• Data for this task:

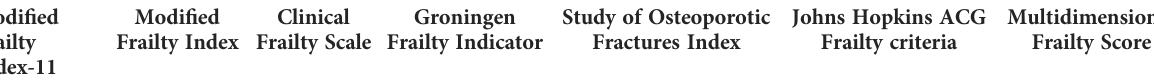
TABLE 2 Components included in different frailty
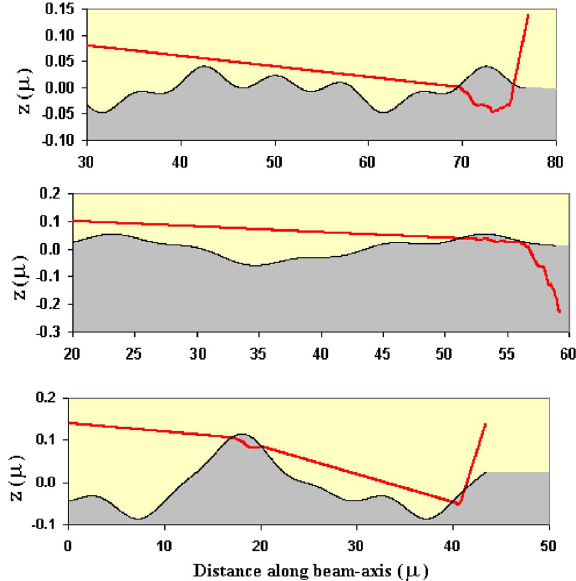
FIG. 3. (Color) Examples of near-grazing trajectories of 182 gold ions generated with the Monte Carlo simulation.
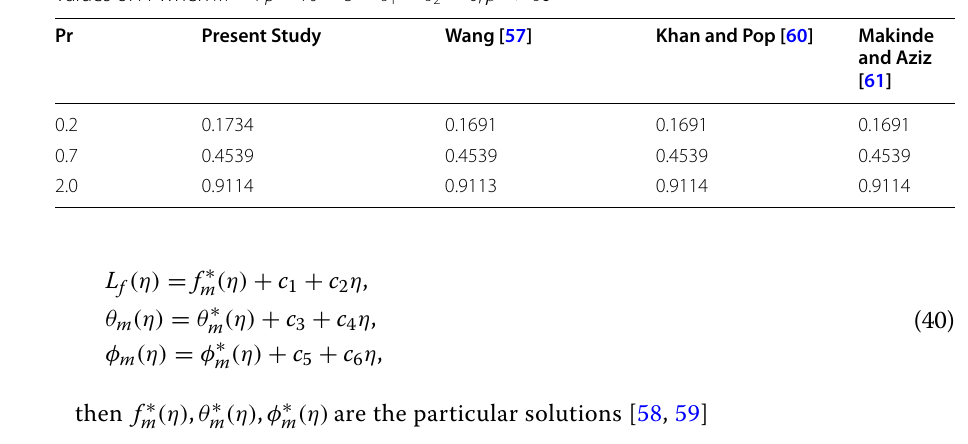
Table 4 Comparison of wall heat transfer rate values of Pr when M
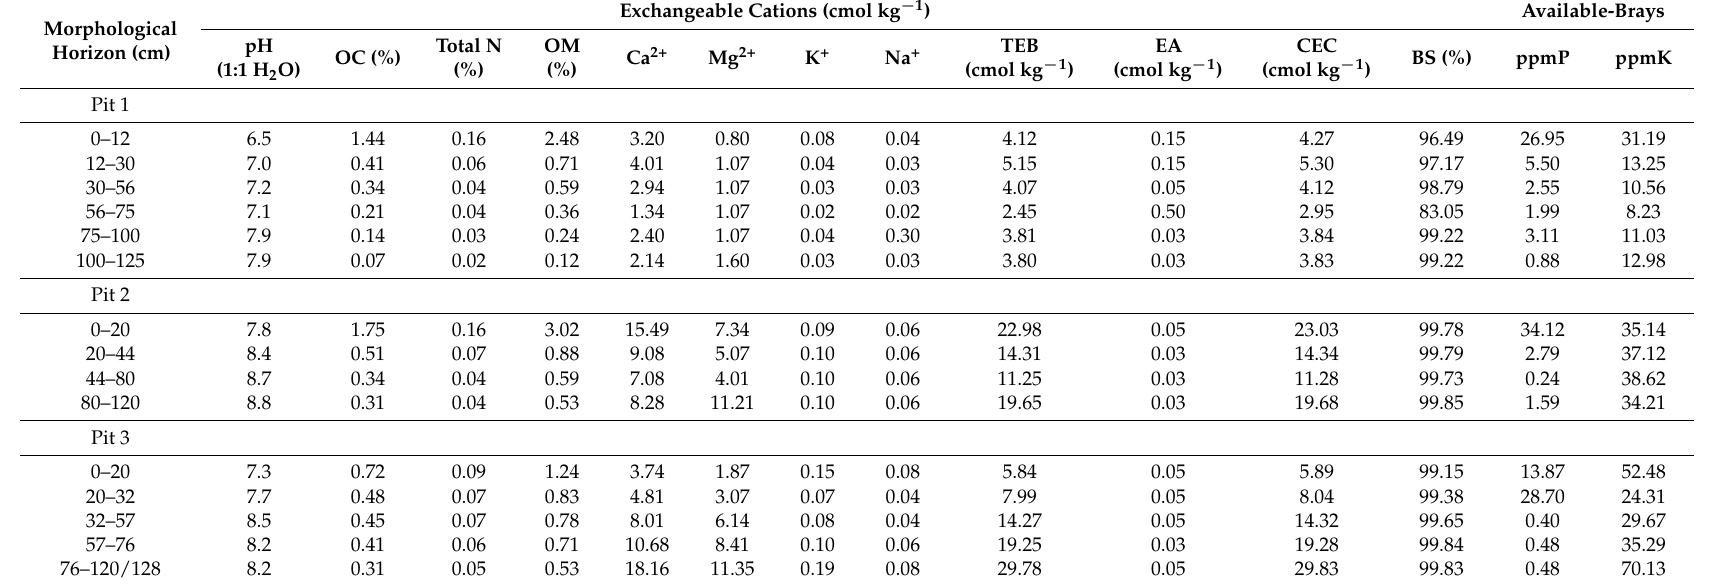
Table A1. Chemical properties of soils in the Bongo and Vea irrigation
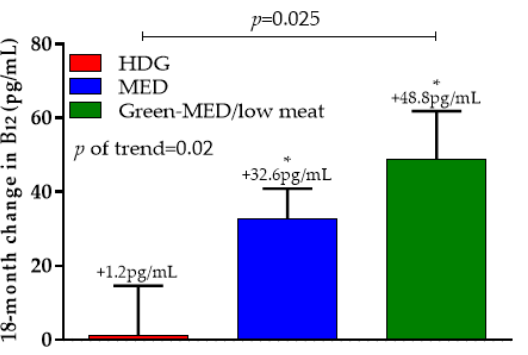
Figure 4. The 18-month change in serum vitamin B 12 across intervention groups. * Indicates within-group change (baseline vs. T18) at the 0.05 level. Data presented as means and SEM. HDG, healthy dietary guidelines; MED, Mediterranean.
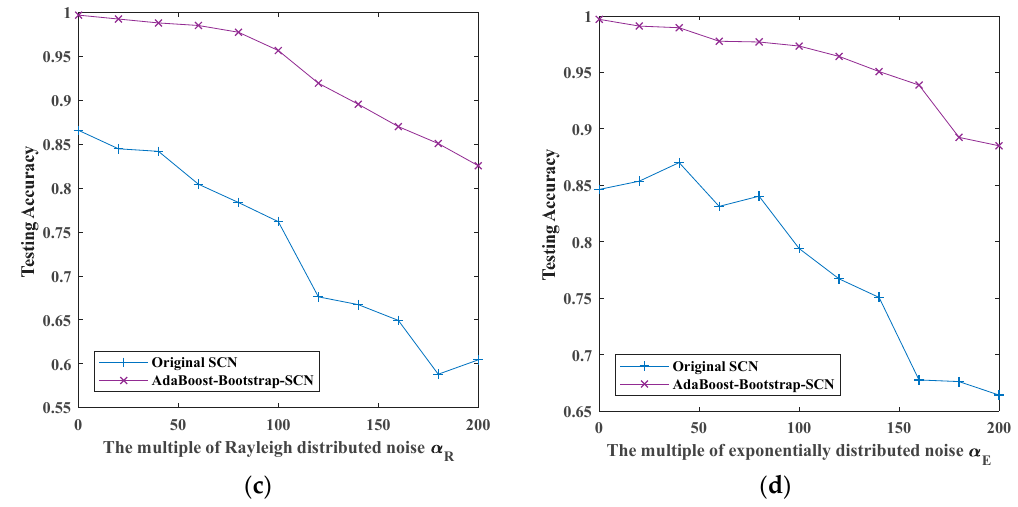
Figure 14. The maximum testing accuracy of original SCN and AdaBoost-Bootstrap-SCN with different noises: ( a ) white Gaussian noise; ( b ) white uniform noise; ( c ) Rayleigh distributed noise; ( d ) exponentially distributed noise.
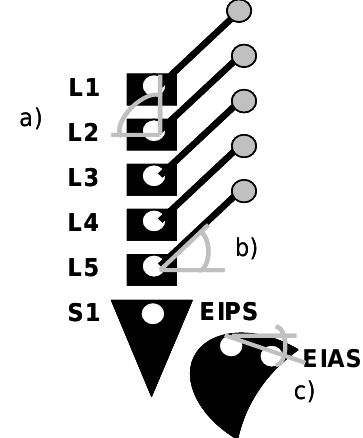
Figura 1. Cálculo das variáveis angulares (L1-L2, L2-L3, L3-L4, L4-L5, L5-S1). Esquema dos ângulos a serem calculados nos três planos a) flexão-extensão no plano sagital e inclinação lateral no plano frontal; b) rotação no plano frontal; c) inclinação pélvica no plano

--

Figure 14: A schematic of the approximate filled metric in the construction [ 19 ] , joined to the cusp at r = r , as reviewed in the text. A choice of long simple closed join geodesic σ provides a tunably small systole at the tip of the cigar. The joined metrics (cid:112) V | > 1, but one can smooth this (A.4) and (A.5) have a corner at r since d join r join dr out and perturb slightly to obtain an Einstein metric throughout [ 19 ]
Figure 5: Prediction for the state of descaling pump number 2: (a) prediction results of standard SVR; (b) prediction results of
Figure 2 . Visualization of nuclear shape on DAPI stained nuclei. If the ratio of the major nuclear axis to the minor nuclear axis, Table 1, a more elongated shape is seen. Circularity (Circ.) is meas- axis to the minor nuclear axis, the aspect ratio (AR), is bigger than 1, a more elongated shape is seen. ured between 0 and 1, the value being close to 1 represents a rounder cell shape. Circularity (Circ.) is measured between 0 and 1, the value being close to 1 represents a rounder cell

• What is needed: Print nothing but the lines above starting with the line that contains "Table A1. Chemical" and going on through the line that contains "Figure 4. The". Leave out the pictures.

• Your response:
Table A1. Chemical properties of soils in the Bongo and Vea irrigation
Figure 4. The 18-month change in serum vitamin B 12 across intervention groups. * Indicates within-group change (baseline vs. T18) at the 0.05 level. Data presented as means and SEM. HDG, healthy dietary guidelines; MED, Mediterranean.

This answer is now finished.